# Reliance 6-50 powervent 8-3 code..



## 4Aces Plumbing (Aug 26, 2011)

Anybody out there have experience with troubleshooting this code? I've spent a day and a half trying to get through to tech support..


----------



## OpenSights (Mar 23, 2015)

I’ve waited an hour and a half on the phone with them, not a day and a half! Don’t remember the code it gave, I think we replaced the gas control twice and the burner once. The customer was without hot water a week each time. I’d say sell a new reliable one, unless they are ok for weeks at a time without hot water. Finances do make a difference for the customer.


----------



## MACPLUMB777 (Jun 18, 2008)

4Aces Plumbing said:


> Anybody out there have experience with troubleshooting this code? I've spent a day and a half trying to get through to tech support..

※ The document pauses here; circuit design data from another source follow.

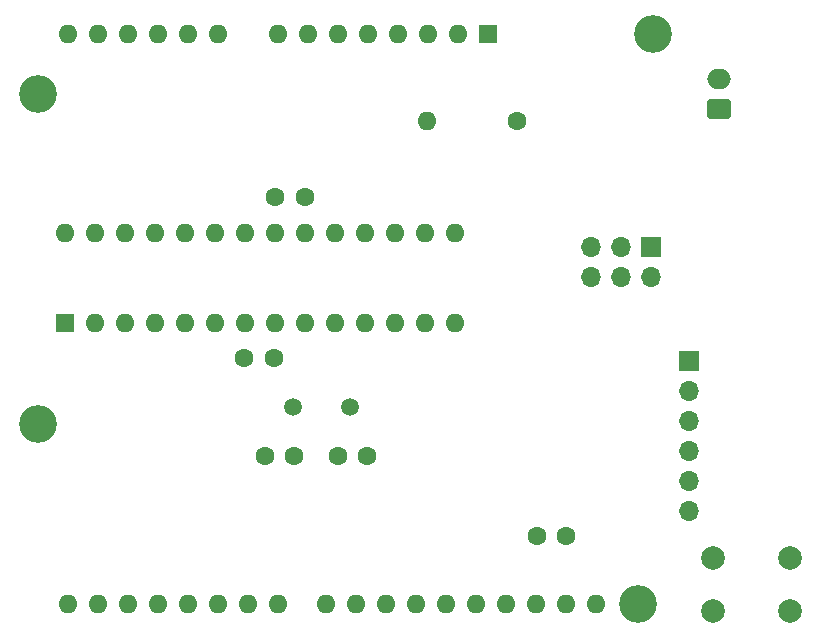
<source format=gbr>
%TF.GenerationSoftware,KiCad,Pcbnew,(6.0.6)*%
%TF.CreationDate,2022-12-23T09:56:40-08:00*%
%TF.ProjectId,AS-MULTI-UNO-01,41532d4d-554c-4544-992d-554e4f2d3031,rev?*%
%TF.SameCoordinates,Original*%
%TF.FileFunction,Soldermask,Bot*%
%TF.FilePolarity,Negative*%
%FSLAX46Y46*%
G04 Gerber Fmt 4.6, Leading zero omitted, Abs format (unit mm)*
G04 Created by KiCad (PCBNEW (6.0.6)) date 2022-12-23 09:56:40*
%MOMM*%
%LPD*%
G01*
G04 APERTURE LIST*
G04 Aperture macros list*
%AMRoundRect*
0 Rectangle with rounded corners*
0 $1 Rounding radius*
0 $2 $3 $4 $5 $6 $7 $8 $9 X,Y pos of 4 corners*
0 Add a 4 corners polygon primitive as box body*
4,1,4,$2,$3,$4,$5,$6,$7,$8,$9,$2,$3,0*
0 Add four circle primitives for the rounded corners*
1,1,$1+$1,$2,$3*
1,1,$1+$1,$4,$5*
1,1,$1+$1,$6,$7*
1,1,$1+$1,$8,$9*
0 Add four rect primitives between the rounded corners*
20,1,$1+$1,$2,$3,$4,$5,0*
20,1,$1+$1,$4,$5,$6,$7,0*
20,1,$1+$1,$6,$7,$8,$9,0*
20,1,$1+$1,$8,$9,$2,$3,0*%
G04 Aperture macros list end*
%ADD10C,2.000000*%
%ADD11R,1.700000X1.700000*%
%ADD12O,1.700000X1.700000*%
%ADD13RoundRect,0.250000X0.750000X-0.600000X0.750000X0.600000X-0.750000X0.600000X-0.750000X-0.600000X0*%
%ADD14O,2.000000X1.700000*%
%ADD15C,1.600000*%
%ADD16R,1.600000X1.600000*%
%ADD17O,1.600000X1.600000*%
%ADD18C,1.500000*%
%ADD19C,3.200000*%
G04 APERTURE END LIST*
D10*
%TO.C,SW1*%
X143331000Y-111186400D03*
X136831000Y-111186400D03*
X136831000Y-115686400D03*
X143331000Y-115686400D03*
%TD*%
D11*
%TO.C,J3*%
X134766200Y-94513400D03*
D12*
X134766200Y-97053400D03*
X134766200Y-99593400D03*
X134766200Y-102133400D03*
X134766200Y-104673400D03*
X134766200Y-107213400D03*
%TD*%
D13*
%TO.C,J2*%
X137337800Y-73177400D03*
D14*
X137337800Y-70677400D03*
%TD*%
D15*
%TO.C,C4*%
X97149600Y-94259400D03*
X99649600Y-94259400D03*
%TD*%
%TO.C,C2*%
X105054400Y-102616000D03*
X107554400Y-102616000D03*
%TD*%
%TO.C,C3*%
X102265800Y-80619600D03*
X99765800Y-80619600D03*
%TD*%
%TO.C,C5*%
X121889200Y-109321600D03*
X124389200Y-109321600D03*
%TD*%
D16*
%TO.C,U1*%
X81940400Y-91313000D03*
D17*
X84480400Y-91313000D03*
X87020400Y-91313000D03*
X89560400Y-91313000D03*
X92100400Y-91313000D03*
X94640400Y-91313000D03*
X97180400Y-91313000D03*
X99720400Y-91313000D03*
X102260400Y-91313000D03*
X104800400Y-91313000D03*
X107340400Y-91313000D03*
X109880400Y-91313000D03*
X112420400Y-91313000D03*
X114960400Y-91313000D03*
X114960400Y-83693000D03*
X112420400Y-83693000D03*
X109880400Y-83693000D03*
X107340400Y-83693000D03*
X104800400Y-83693000D03*
X102260400Y-83693000D03*
X99720400Y-83693000D03*
X97180400Y-83693000D03*
X94640400Y-83693000D03*
X92100400Y-83693000D03*
X89560400Y-83693000D03*
X87020400Y-83693000D03*
X84480400Y-83693000D03*
X81940400Y-83693000D03*
%TD*%
D11*
%TO.C,J1*%
X131531600Y-84856400D03*
D12*
X131531600Y-87396400D03*
X128991600Y-84856400D03*
X128991600Y-87396400D03*
X126451600Y-84856400D03*
X126451600Y-87396400D03*
%TD*%
D15*
%TO.C,R1*%
X120243600Y-74218800D03*
D17*
X112623600Y-74218800D03*
%TD*%
D18*
%TO.C,Y1*%
X101244400Y-98425000D03*
X106124400Y-98425000D03*
%TD*%
D15*
%TO.C,C1*%
X101376800Y-102590600D03*
X98876800Y-102590600D03*
%TD*%
D19*
%TO.C,A1*%
X131775200Y-66852800D03*
X79705200Y-99872800D03*
X79705200Y-71932800D03*
X130505200Y-115112800D03*
D16*
X117805200Y-66852800D03*
D17*
X115265200Y-66852800D03*
X112725200Y-66852800D03*
X110185200Y-66852800D03*
X107645200Y-66852800D03*
X105105200Y-66852800D03*
X102565200Y-66852800D03*
X100025200Y-66852800D03*
X94945200Y-66852800D03*
X92405200Y-66852800D03*
X89865200Y-66852800D03*
X87325200Y-66852800D03*
X84785200Y-66852800D03*
X82245200Y-66852800D03*
X82245200Y-115112800D03*
X84785200Y-115112800D03*
X87325200Y-115112800D03*
X89865200Y-115112800D03*
X92405200Y-115112800D03*
X94945200Y-115112800D03*
X97485200Y-115112800D03*
X100025200Y-115112800D03*
X104085200Y-115112800D03*
X106625200Y-115112800D03*
X109165200Y-115112800D03*
X111705200Y-115112800D03*
X114245200Y-115112800D03*
X116785200Y-115112800D03*
X119325200Y-115112800D03*
X121865200Y-115112800D03*
X124405200Y-115112800D03*
X126945200Y-115112800D03*
%TD*%
M02*

</source>
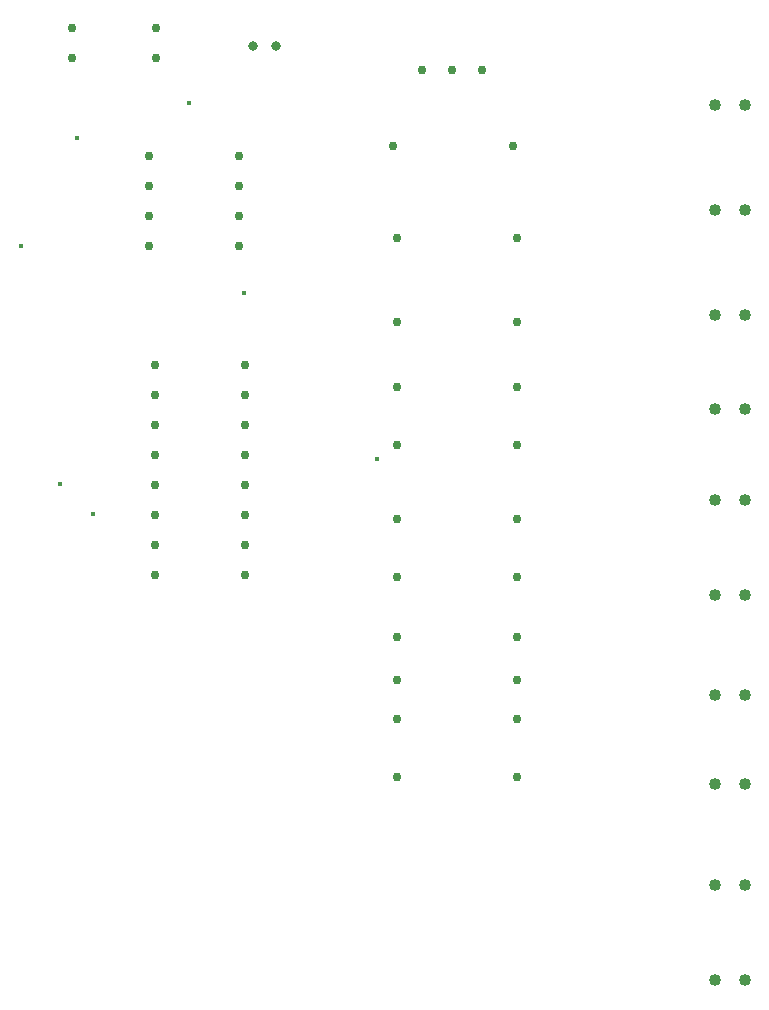
<source format=gbr>
G04 PROTEUS GERBER X2 FILE*
%TF.GenerationSoftware,Labcenter,Proteus,8.17-SP2-Build37159*%
%TF.CreationDate,2024-06-19T11:42:43+00:00*%
%TF.FileFunction,Plated,1,2,PTH*%
%TF.FilePolarity,Positive*%
%TF.Part,Single*%
%TF.SameCoordinates,{1fde6796-616a-48bc-91c5-d9dd16b063df}*%
%FSLAX45Y45*%
%MOMM*%
G01*
%TA.AperFunction,ViaDrill*%
%ADD35C,0.381000*%
%TA.AperFunction,ComponentDrill*%
%ADD36C,0.762000*%
%TA.AperFunction,ComponentDrill*%
%ADD37C,1.016000*%
%ADD38C,0.812800*%
%TD.AperFunction*%
D35*
X+90000Y+200000D03*
X-1032234Y+1603946D03*
X-2311610Y-267130D03*
X-2590000Y-10000D03*
X-2925622Y+2003288D03*
X-2446951Y+2916359D03*
X-1503445Y+3212416D03*
D36*
X-1841000Y+2770000D03*
X-1841000Y+2516000D03*
X-1841000Y+2262000D03*
X-1841000Y+2008000D03*
X-1079000Y+2008000D03*
X-1079000Y+2262000D03*
X-1079000Y+2516000D03*
X-1079000Y+2770000D03*
X-1780000Y+3592000D03*
X-1780000Y+3846000D03*
X-2490000Y+3848000D03*
X-2490000Y+3594000D03*
X+230000Y+2850000D03*
X+1246000Y+2850000D03*
X+476000Y+3490000D03*
X+984000Y+3490000D03*
X+730000Y+3490000D03*
X-1029000Y-780000D03*
X-1029000Y-526000D03*
X-1029000Y-272000D03*
X-1029000Y-18000D03*
X-1029000Y+236000D03*
X-1029000Y+490000D03*
X-1029000Y+744000D03*
X-1029000Y+998000D03*
X-1791000Y+998000D03*
X-1791000Y+744000D03*
X-1791000Y+490000D03*
X-1791000Y+236000D03*
X-1791000Y-18000D03*
X-1791000Y-272000D03*
X-1791000Y-526000D03*
X-1791000Y-780000D03*
X+260000Y+2070000D03*
X+1276000Y+2070000D03*
X+260000Y+1360000D03*
X+1276000Y+1360000D03*
X+260000Y+810000D03*
X+1276000Y+810000D03*
X+260000Y+320000D03*
X+1276000Y+320000D03*
X+260000Y-310000D03*
X+1276000Y-310000D03*
X+260000Y-800000D03*
X+1276000Y-800000D03*
X+260000Y-1310000D03*
X+1276000Y-1310000D03*
X+260000Y-2000000D03*
X+1276000Y-2000000D03*
X+260000Y-1670000D03*
X+1276000Y-1670000D03*
X+260000Y-2490000D03*
X+1276000Y-2490000D03*
D37*
X+2950000Y+3200000D03*
X+3204000Y+3200000D03*
X+2950000Y+2310000D03*
X+3204000Y+2310000D03*
X+2950000Y+1420000D03*
X+3204000Y+1420000D03*
X+2950000Y+620000D03*
X+3204000Y+620000D03*
X+2950000Y-150000D03*
X+3204000Y-150000D03*
X+2950000Y-950000D03*
X+3204000Y-950000D03*
X+2950000Y-1800000D03*
X+3204000Y-1800000D03*
X+2950000Y-2550000D03*
X+3204000Y-2550000D03*
X+2950000Y-3410000D03*
X+3204000Y-3410000D03*
X+2950000Y-4210000D03*
X+3204000Y-4210000D03*
D38*
X-960000Y+3700000D03*
X-760000Y+3700000D03*
M02*

</source>
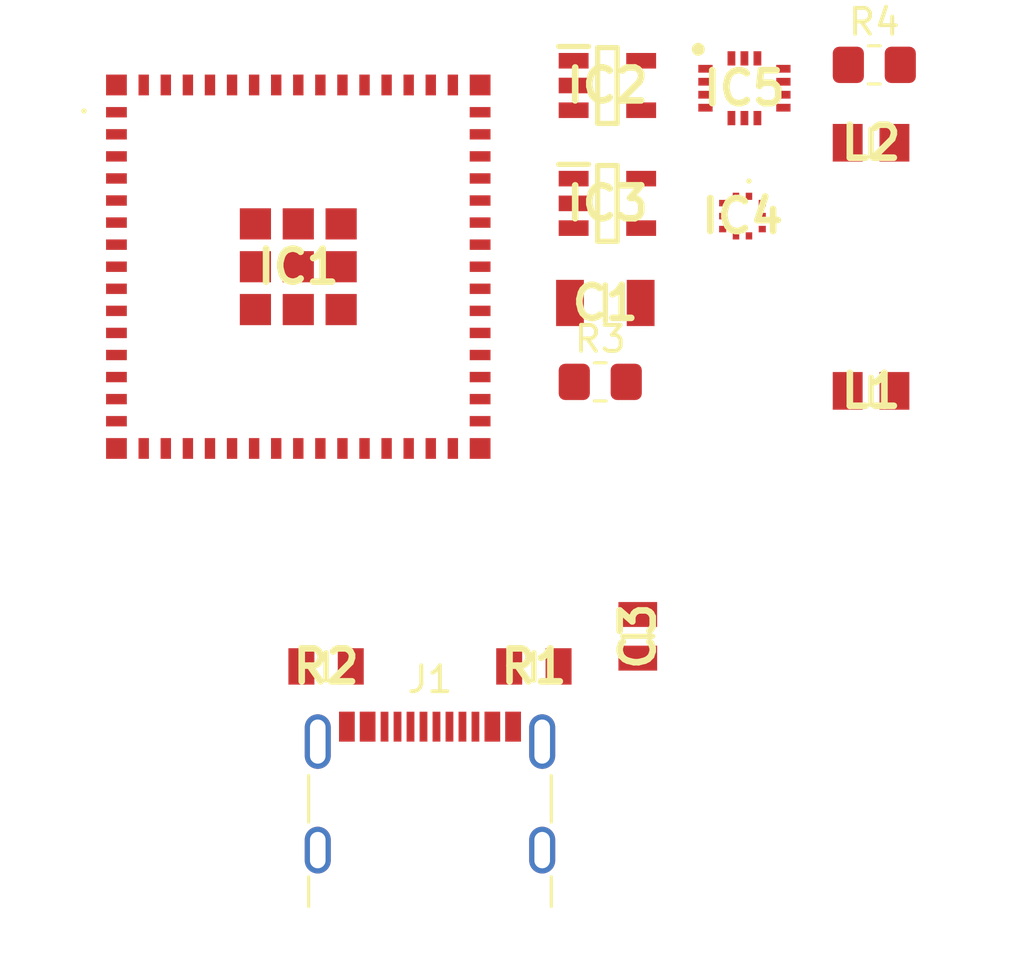
<source format=kicad_pcb>
(kicad_pcb (version 20221018) (generator pcbnew)

  (general
    (thickness 1.6)
  )

  (paper "A4")
  (layers
    (0 "F.Cu" signal)
    (31 "B.Cu" signal)
    (32 "B.Adhes" user "B.Adhesive")
    (33 "F.Adhes" user "F.Adhesive")
    (34 "B.Paste" user)
    (35 "F.Paste" user)
    (36 "B.SilkS" user "B.Silkscreen")
    (37 "F.SilkS" user "F.Silkscreen")
    (38 "B.Mask" user)
    (39 "F.Mask" user)
    (40 "Dwgs.User" user "User.Drawings")
    (41 "Cmts.User" user "User.Comments")
    (42 "Eco1.User" user "User.Eco1")
    (43 "Eco2.User" user "User.Eco2")
    (44 "Edge.Cuts" user)
    (45 "Margin" user)
    (46 "B.CrtYd" user "B.Courtyard")
    (47 "F.CrtYd" user "F.Courtyard")
    (48 "B.Fab" user)
    (49 "F.Fab" user)
    (50 "User.1" user)
    (51 "User.2" user)
    (52 "User.3" user)
    (53 "User.4" user)
    (54 "User.5" user)
    (55 "User.6" user)
    (56 "User.7" user)
    (57 "User.8" user)
    (58 "User.9" user)
  )

  (setup
    (pad_to_mask_clearance 0)
    (pcbplotparams
      (layerselection 0x00010fc_ffffffff)
      (plot_on_all_layers_selection 0x0000000_00000000)
      (disableapertmacros false)
      (usegerberextensions false)
      (usegerberattributes true)
      (usegerberadvancedattributes true)
      (creategerberjobfile true)
      (dashed_line_dash_ratio 12.000000)
      (dashed_line_gap_ratio 3.000000)
      (svgprecision 6)
      (plotframeref false)
      (viasonmask false)
      (mode 1)
      (useauxorigin false)
      (hpglpennumber 1)
      (hpglpenspeed 20)
      (hpglpendiameter 15.000000)
      (dxfpolygonmode true)
      (dxfimperialunits true)
      (dxfusepcbnewfont true)
      (psnegative false)
      (psa4output false)
      (plotreference true)
      (plotvalue true)
      (plotinvisibletext false)
      (sketchpadsonfab false)
      (subtractmaskfromsilk false)
      (outputformat 1)
      (mirror false)
      (drillshape 1)
      (scaleselection 1)
      (outputdirectory "")
    )
  )

  (net 0 "")
  (net 1 "unconnected-(IC1-IO0-Pad4)")
  (net 2 "unconnected-(IC1-IO1-Pad5)")
  (net 3 "unconnected-(IC1-IO2-Pad6)")
  (net 4 "unconnected-(IC1-IO3-Pad7)")
  (net 5 "unconnected-(IC1-IO4-Pad8)")
  (net 6 "unconnected-(IC1-IO5-Pad9)")
  (net 7 "unconnected-(IC1-IO6-Pad10)")
  (net 8 "unconnected-(IC1-IO7-Pad11)")
  (net 9 "unconnected-(IC1-IO8-Pad12)")
  (net 10 "unconnected-(IC1-IO9-Pad13)")
  (net 11 "unconnected-(IC1-IO10-Pad14)")
  (net 12 "unconnected-(IC1-IO11-Pad15)")
  (net 13 "unconnected-(IC1-IO12-Pad16)")
  (net 14 "unconnected-(IC1-IO13-Pad17)")
  (net 15 "unconnected-(IC1-IO14-Pad18)")
  (net 16 "unconnected-(IC1-IO15-Pad19)")
  (net 17 "unconnected-(IC1-IO16-Pad20)")
  (net 18 "unconnected-(IC1-IO17-Pad21)")
  (net 19 "unconnected-(IC1-IO18-Pad22)")
  (net 20 "/D-")
  (net 21 "/D+")
  (net 22 "unconnected-(IC1-IO21-Pad25)")
  (net 23 "unconnected-(IC1-IO26-Pad26)")
  (net 24 "unconnected-(IC1-NC-Pad27)")
  (net 25 "unconnected-(IC1-IO33-Pad28)")
  (net 26 "unconnected-(IC1-IO34-Pad29)")
  (net 27 "unconnected-(IC1-IO35-Pad31)")
  (net 28 "unconnected-(IC1-IO36-Pad32)")
  (net 29 "GND")
  (net 30 "unconnected-(IC1-IO37-Pad33)")
  (net 31 "unconnected-(IC1-IO38-Pad34)")
  (net 32 "unconnected-(IC1-IO39-Pad35)")
  (net 33 "unconnected-(IC1-IO40-Pad36)")
  (net 34 "unconnected-(IC1-IO41-Pad37)")
  (net 35 "unconnected-(IC1-IO42-Pad38)")
  (net 36 "unconnected-(IC1-TXD0-Pad39)")
  (net 37 "unconnected-(IC1-RXD0-Pad40)")
  (net 38 "unconnected-(IC1-IO45-Pad41)")
  (net 39 "unconnected-(IC1-IO46-Pad44)")
  (net 40 "unconnected-(IC1-EN-Pad45)")
  (net 41 "+5V")
  (net 42 "Net-(IC2-SW)")
  (net 43 "Net-(IC3-SW)")
  (net 44 "/scl")
  (net 45 "/sda")
  (net 46 "unconnected-(IC4-INT-Pad7)")
  (net 47 "unconnected-(IC5-ASDX-Pad2)")
  (net 48 "unconnected-(IC5-ASCX-Pad3)")
  (net 49 "unconnected-(IC5-INT1-Pad4)")
  (net 50 "unconnected-(IC5-INT2-Pad9)")
  (net 51 "unconnected-(IC5-OCSB-Pad10)")
  (net 52 "unconnected-(IC5-OSDO-Pad11)")
  (net 53 "/3v3")
  (net 54 "Net-(J1-CC1)")
  (net 55 "Net-(J1-VBUS-PadA4)")
  (net 56 "Net-(J1-CC2)")
  (net 57 "unconnected-(J1-SBU1-PadA8)")
  (net 58 "unconnected-(J1-SBU2-PadB8)")

  (footprint "Connector_USB:USB_C_Receptacle_GCT_USB4105-xx-A_16P_TopMnt_Horizontal" (layer "F.Cu") (at 166 132))

  (footprint "Resistor_SMD:R_0805_2012Metric_Pad1.20x1.40mm_HandSolder" (layer "F.Cu") (at 172.555 115.04))

  (footprint "mouser:QFN50P300X250X87-14N" (layer "F.Cu") (at 178.105 103.73))

  (footprint "SamacSys_Parts:RESC2012X60N" (layer "F.Cu") (at 162 126))

  (footprint "SamacSys_Parts:RESC2012X60N" (layer "F.Cu") (at 170 126 180))

  (footprint "mouser:SOT95P284X119-5N" (layer "F.Cu") (at 172.83 108.165))

  (footprint "mouser:SOT95P284X119-5N" (layer "F.Cu") (at 172.83 103.625))

  (footprint "mouser:INDC2012X145N" (layer "F.Cu") (at 182.98 105.83))

  (footprint "mouser:CAPC3216X180N" (layer "F.Cu") (at 172.75 112))

  (footprint "mouser:ESP32S2MINI2UN4" (layer "F.Cu") (at 160.93 110.605))

  (footprint "mouser:BMP390" (layer "F.Cu") (at 178.03 108.655))

  (footprint "mouser:INDC2012X145N" (layer "F.Cu") (at 182.98 115.386 180))

  (footprint "mouser:CAPC2114X145N" (layer "F.Cu") (at 174 124.84 -90))

  (footprint "Resistor_SMD:R_0805_2012Metric_Pad1.20x1.40mm_HandSolder" (layer "F.Cu") (at 183.105 102.83))

)

</source>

WOW 132 POSTS IN 12 YEARS !


----------



## dhal22 (Jul 30, 2010)

You've already lost money. Sell them a new one or cut your losses and decline to continue.


----------



## Debo22 (Feb 15, 2015)

What is the 8-3 code? Or do we all need to google it?


----------



## DDDave (Aug 6, 2014)

Has anyone ever run an atmospheric/conventional gcv on a pv? asking for a friend.


----------



## 4Aces Plumbing (Aug 26, 2011)

Debo22 said:


> What is the 8-3 code? Or do we all need to google it?


"Electrical Failure"


----------